Furthermore on the VFS website they clearly mention that you need to substantiate that your Critical skill is extraordinary. 

the Home Affairs website also makes mention of this.

So in my view i would work on those testimonials and motivation because this where your show that you are extraordinary. In addition i would add copies of the papers you presented at the conference. as proof of publications.

i have added a possible structure for your letter of motivation that you can use. I used to use this in application for exceptional skills work permits and PR before the law changed, the principle is still the same.

DATE

Representative office
Department of Home Affairs
(CITY)

To Whom It May Concern

Motivation for Exceptional Skills and or Exceptional Qualifications (AMEND AS SUITABLE)

I, ...NAME....., born.....DATE......, a ....COUNTRY.....national, confirm that as highly trained and vastly experienced ........PROFESSION....., it is my intention to contribute and invest my internationally recognized research and .............. skills, acquired over many years within ACADEMIA/INDUSTRY/FIELD, into South Africa.

My career as an accomplished ....PROFESSION.... has taken me to ................ AND OR having worked first as ........DESCRIBE........... and most recently ...........DESCRIBE.

I have published .....NUMBER...... refereed articles/research papers AMEND AS APPLICABLE..... in internationally recognised academic journals as well as ...LIST, EG LECTURES .... It is my desire to bring these exceptional skills in research and .....LIST.... into South Africa.

As an experienced .....PROFESSION.... I am serious about transferring knowledge and skills to South African and in this way it would result in development of/contribution in.......DETAIL......
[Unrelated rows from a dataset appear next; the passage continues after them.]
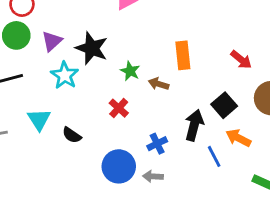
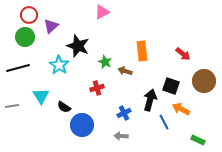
purple triangle: (52, 41) -> (51, 26), moved
black square: (224, 105) -> (171, 86), turned -30
red cross: (119, 108) -> (97, 88), turned 32
blue circle: (119, 166) -> (82, 125), moved

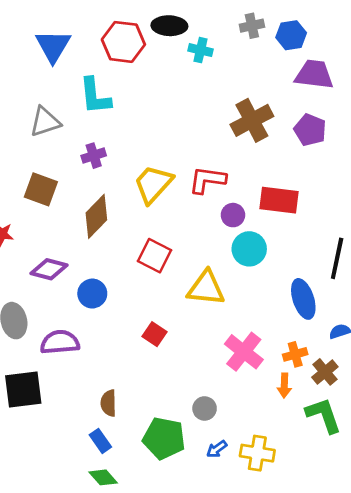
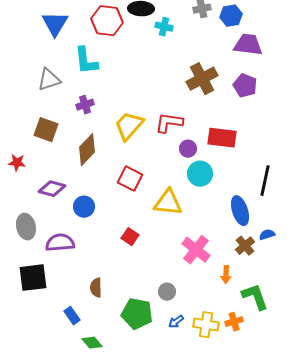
orange cross: (295, 354) -> (234, 322), moved
brown cross: (325, 372) -> (245, 246), moved
blue rectangle: (100, 441) -> (72, 316), moved

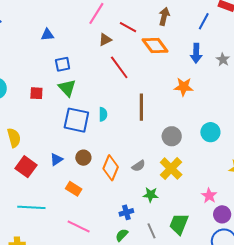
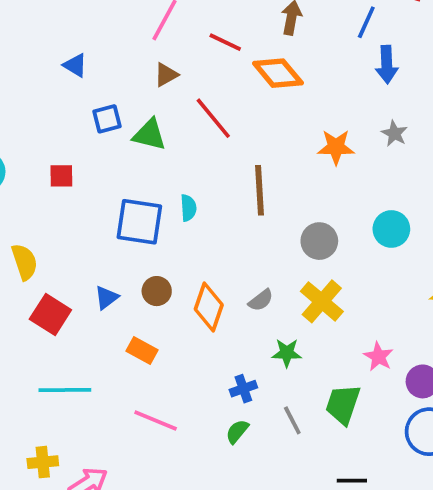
blue triangle: (47, 35) -> (75, 65), turned 40
brown triangle: (105, 40) -> (166, 75), moved
blue arrow: (196, 53) -> (387, 64), moved
gray star: (223, 59) -> (394, 133), moved
green triangle: (67, 88) -> (149, 135), moved, turned -30
pink star: (209, 196) -> (379, 357), moved

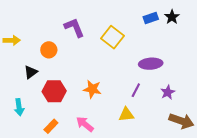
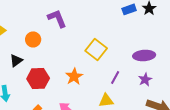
yellow square: (112, 37) -> (96, 49), moved
purple ellipse: (151, 64) -> (144, 55), moved
orange star: (92, 89) -> (74, 76), turned 30

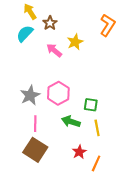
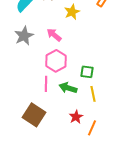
pink arrow: (54, 50) -> (54, 35), moved
gray star: (30, 95) -> (24, 36), moved
pink line: (35, 124) -> (46, 84), moved

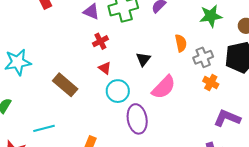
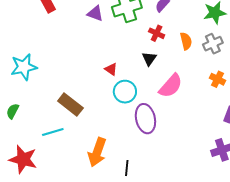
red cross: (100, 41) -> (157, 33), moved, turned -35
gray cross: (203, 57) -> (213, 44), moved
brown rectangle: (65, 85) -> (70, 104), moved

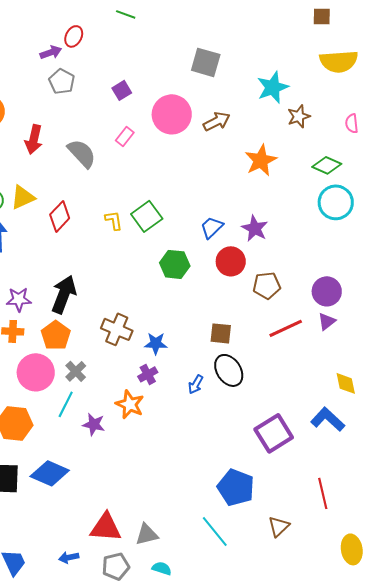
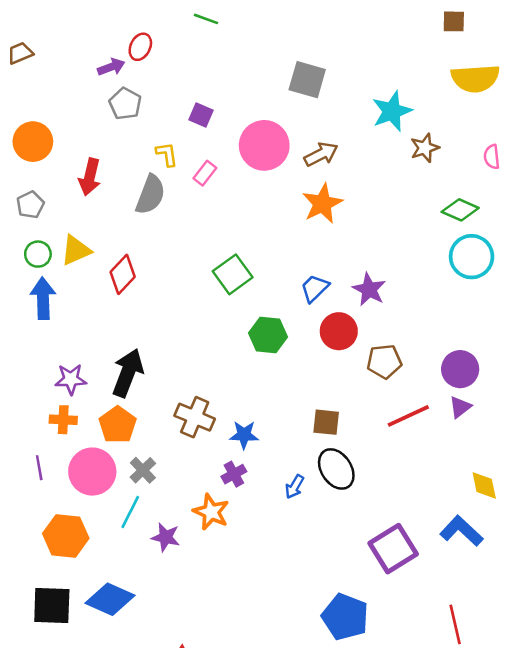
purple square: (122, 90) -> (201, 115), turned -36
gray semicircle: (82, 153) -> (150, 195), turned 64
orange star: (261, 160) -> (322, 204), moved
yellow L-shape: (114, 220) -> (167, 154), moved

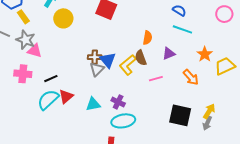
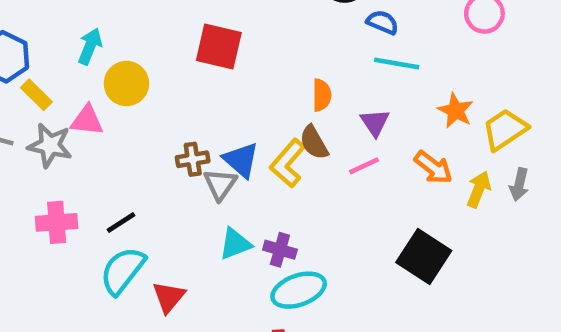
pink triangle: (35, 51) -> (87, 120), moved
purple triangle: (169, 54) -> (375, 123), turned -32
brown cross: (95, 57) -> (193, 159), moved
pink line: (156, 79) -> (364, 166), moved
red triangle: (66, 96) -> (169, 297), moved
cyan triangle: (93, 104) -> (235, 244), moved
yellow arrow: (209, 111) -> (479, 189), moved
black square: (180, 115) -> (424, 257), turned 30
gray arrow: (207, 123) -> (519, 185), moved

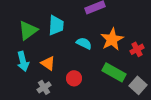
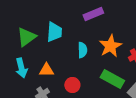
cyan semicircle: (84, 43) -> (82, 50), turned 63
orange triangle: (48, 63) -> (46, 70), turned -35

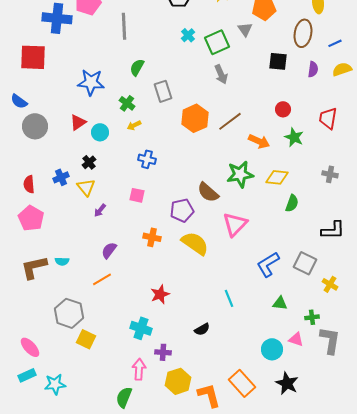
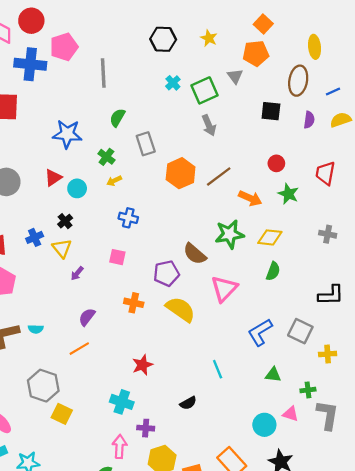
green semicircle: (292, 203) -> (273, 271), moved
yellow cross: (330, 284) -> (328, 354), turned -35

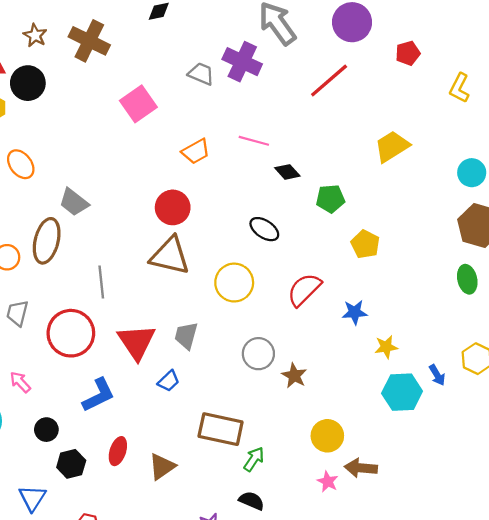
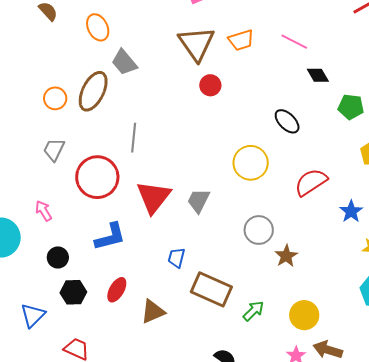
orange ellipse: (21, 164) -> (98, 27), moved
red circle: (173, 207) -> (210, 85), size x0.7
brown triangle: (170, 256) -> (197, 44), moved, turned 30
blue star: (355, 312) -> (351, 211), turned 30
blue trapezoid: (169, 381) -> (176, 258), moved, turned 135
green arrow: (254, 459) -> (253, 311), moved

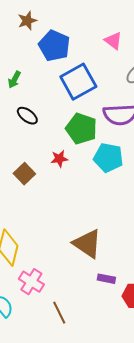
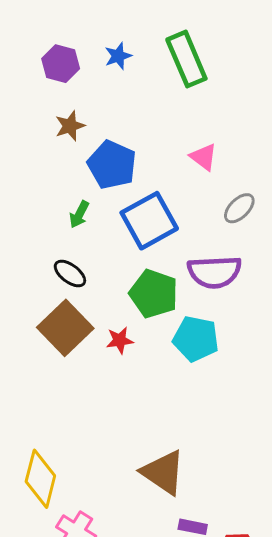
green arrow: (14, 80) -> (79, 214), moved
brown square: (24, 174) -> (65, 328), moved, size x1.6

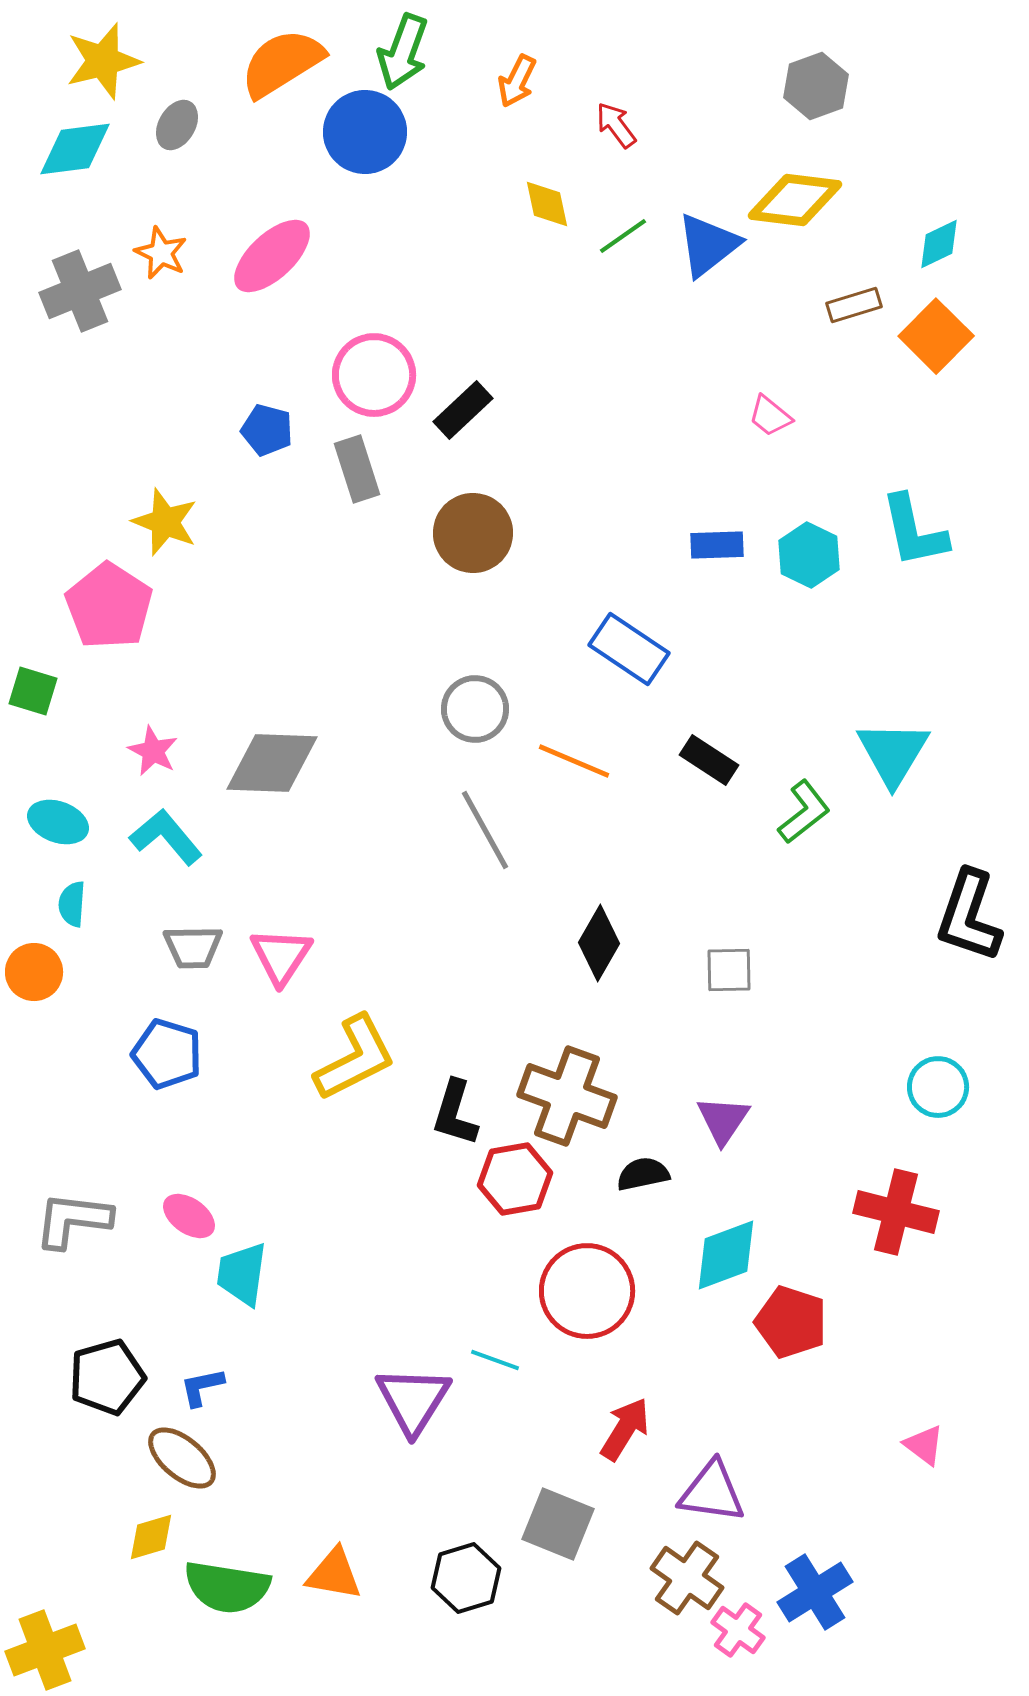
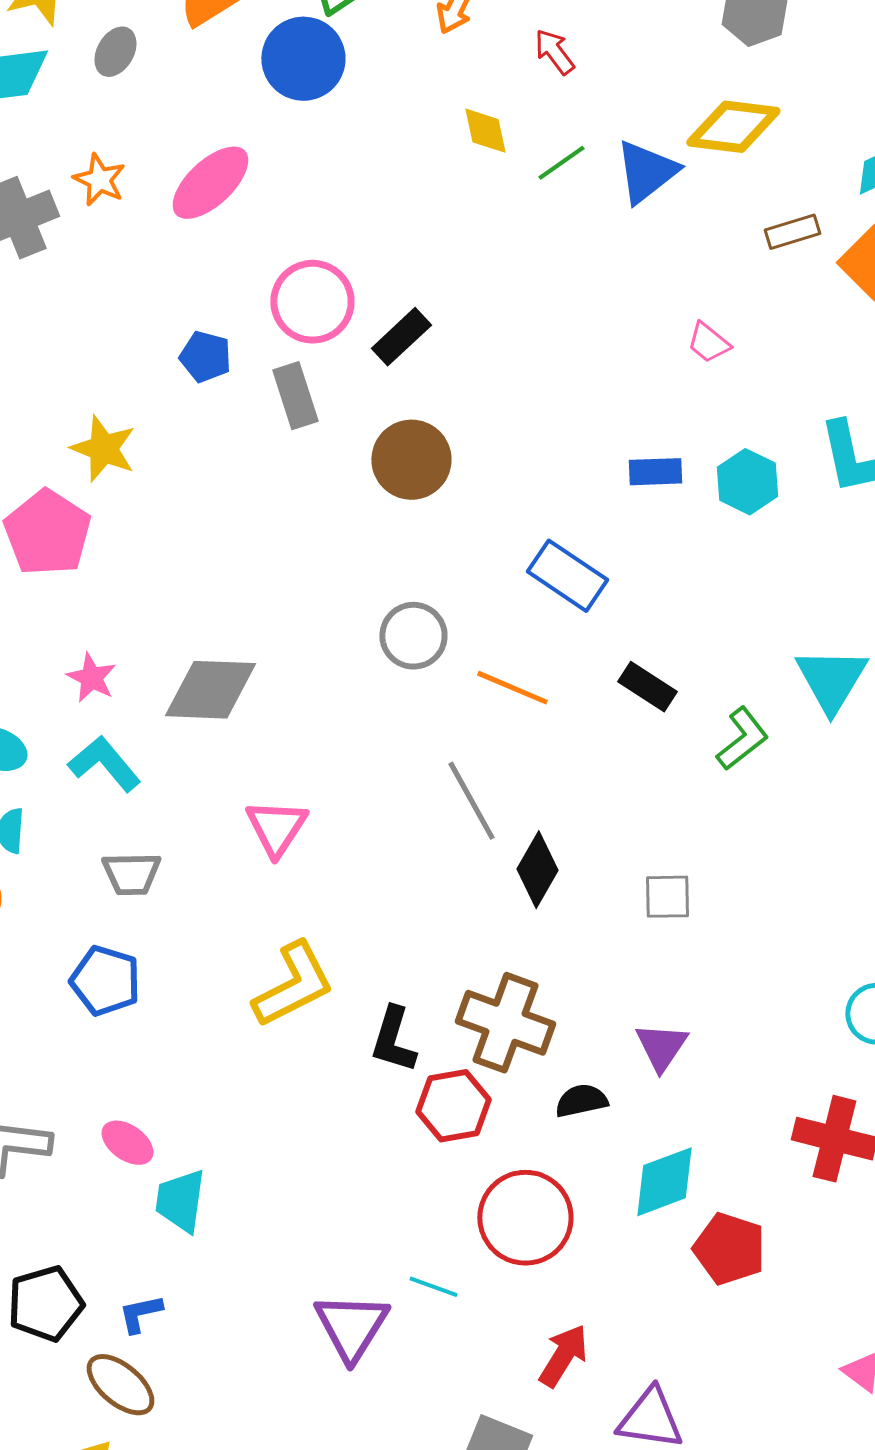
gray line: (485, 830) -> (471, 801), moved
pink triangle: (281, 956) -> (276, 828), moved

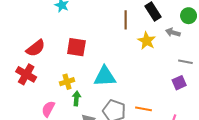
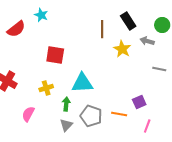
red semicircle: (36, 48) -> (16, 29), moved
purple square: (179, 83) -> (139, 102), moved
green arrow: (76, 98) -> (66, 104), moved

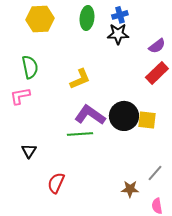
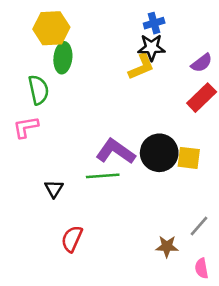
green ellipse: (87, 18) -> (63, 58), moved
yellow L-shape: (80, 79) -> (141, 67), moved
black triangle: (29, 151) -> (54, 189), moved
Future plans include..................

My achievements are extensive and I confirm that I have achieved a level of expertise and skills that are truly exceptional in that I have attained the unique standard of excellence by virtue of:

•	.............
•	.............
•	.............


I have no doubt that I will be a significant asset to the field of ........... which is at the forefront of South Africa’s commitment to...........

Yours faithfully

Signature
Name


----------



## serene2014 (Dec 6, 2014)

Thanks a lot Tony, 
This is excellent info. 
I will draft my motivation accordingly. Could you please also post a sample testimonial letter I may use ? I already have a reference letter from my boss , but still wanna make sure it is upto standard 

Many thanks
S


----------



## LegalMan (Dec 26, 2012)

Tony556 said:


> Hi
> 
> Legalman I have to disagree with you. The exceptional skill is still there in terms of the Act. It was removed for temporary residence visas only. the wording of section 27(b) is clear.
> 
> ...


Hi Tony

I think we are picking on words here. Proof beyond the professional body is not needed for Temporary CSW Visas but is definitely advised for PR. Also, one did not necessarily require publications for the old Exceptional Skills Work Permit. We saw this often.


----------